◆ Problem to work on ◆
Print all of the data exactly, but drop the pictures.

◆ Data shown ◆

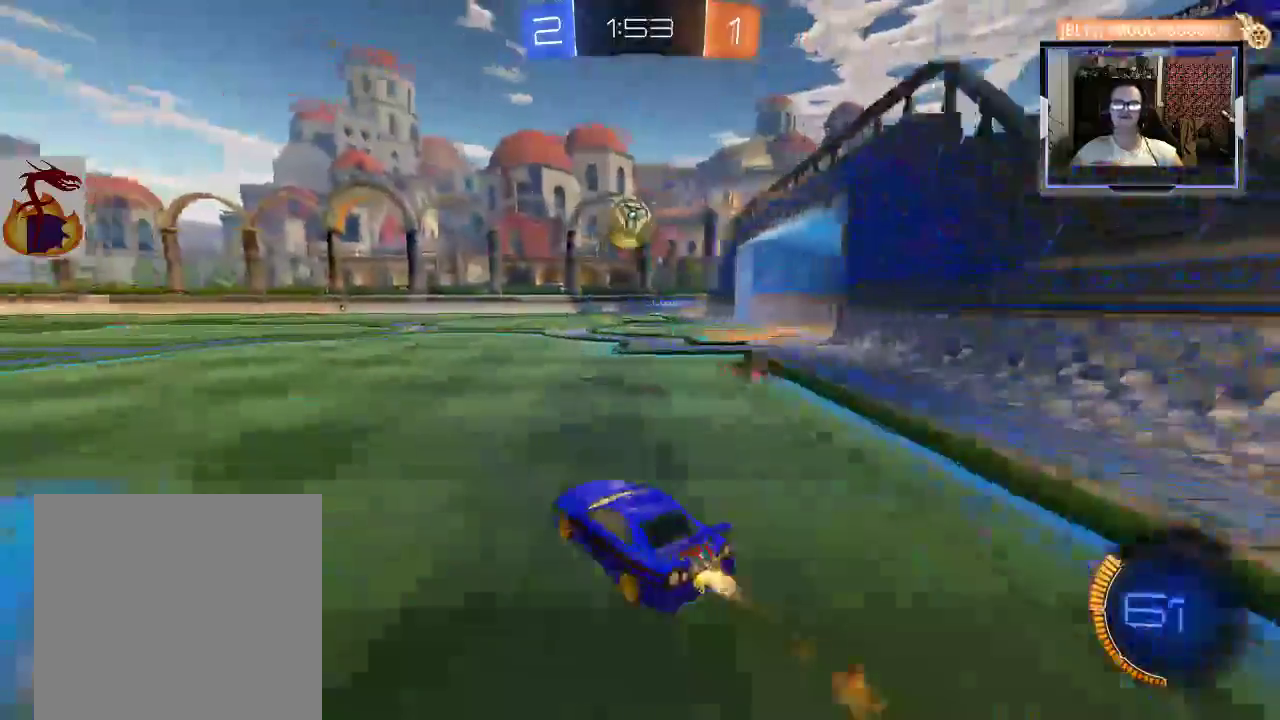
{"buttons": ["R1", "R2"], "left_stick": "up-left", "right_stick": "center", "events": [[267, "left_stick", "down-right"], [367, "left_stick", "center"], [467, "A", "down"], [500, "A", "up"], [500, "left_stick", "up-left"]]}
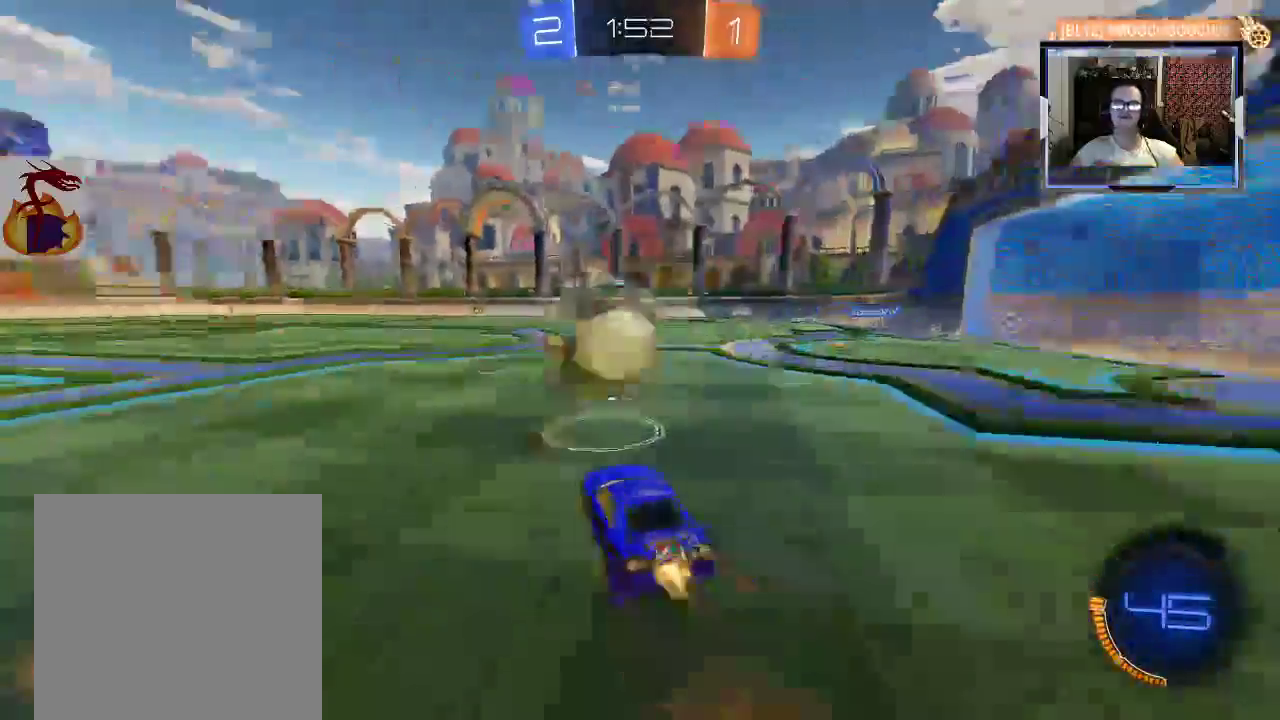
{"buttons": ["R2"], "left_stick": "up-left", "right_stick": "center", "events": [[67, "R1", "up"], [100, "A", "down"], [200, "A", "up"]]}
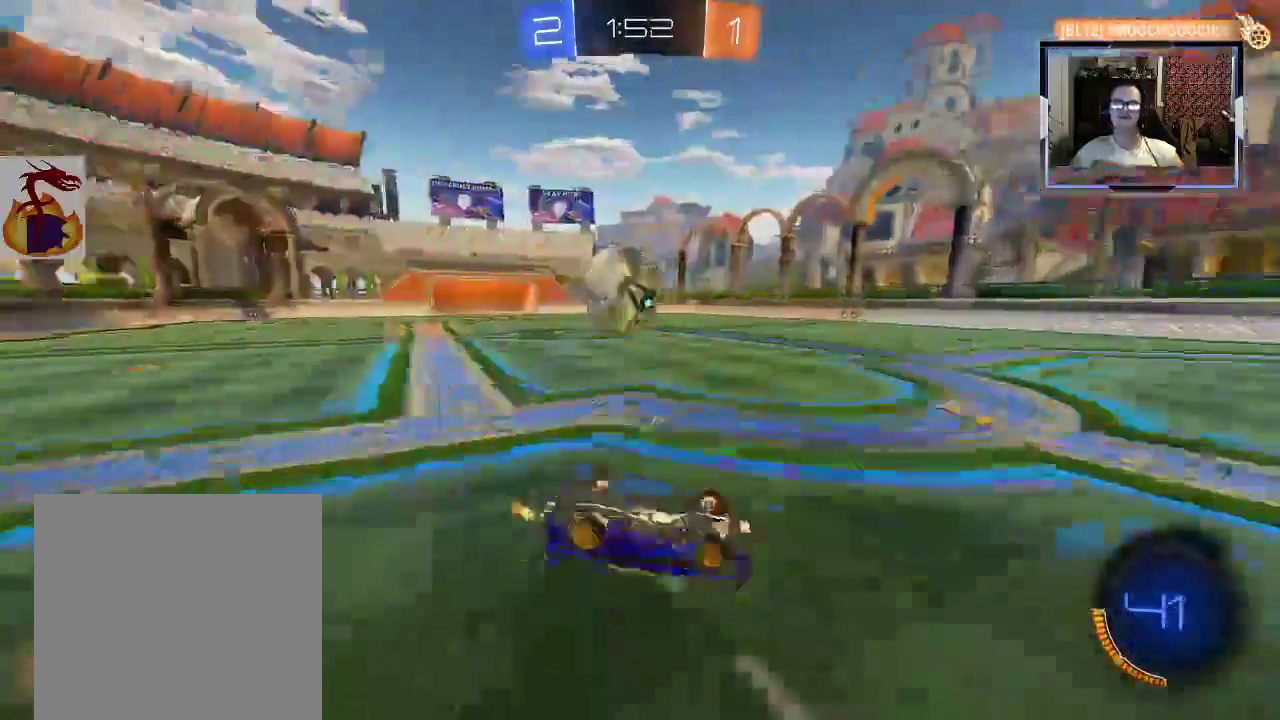
{"buttons": ["R1", "R2"], "left_stick": "down-left", "right_stick": "center", "events": [[100, "Y", "down"], [333, "Y", "up"], [367, "left_stick", "center"], [467, "left_stick", "down-left"], [500, "R1", "down"]]}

◆ Written reply ◆
{"buttons": ["R1", "R2"], "left_stick": "up-left", "right_stick": "center", "events": [[267, "left_stick", "down-right"], [367, "left_stick", "center"], [467, "A", "down"], [500, "A", "up"], [500, "left_stick", "up-left"]]}
{"buttons": ["R2"], "left_stick": "up-left", "right_stick": "center", "events": [[67, "R1", "up"], [100, "A", "down"], [200, "A", "up"]]}
{"buttons": ["R1", "R2"], "left_stick": "down-left", "right_stick": "center", "events": [[100, "Y", "down"], [333, "Y", "up"], [367, "left_stick", "center"], [467, "left_stick", "down-left"], [500, "R1", "down"]]}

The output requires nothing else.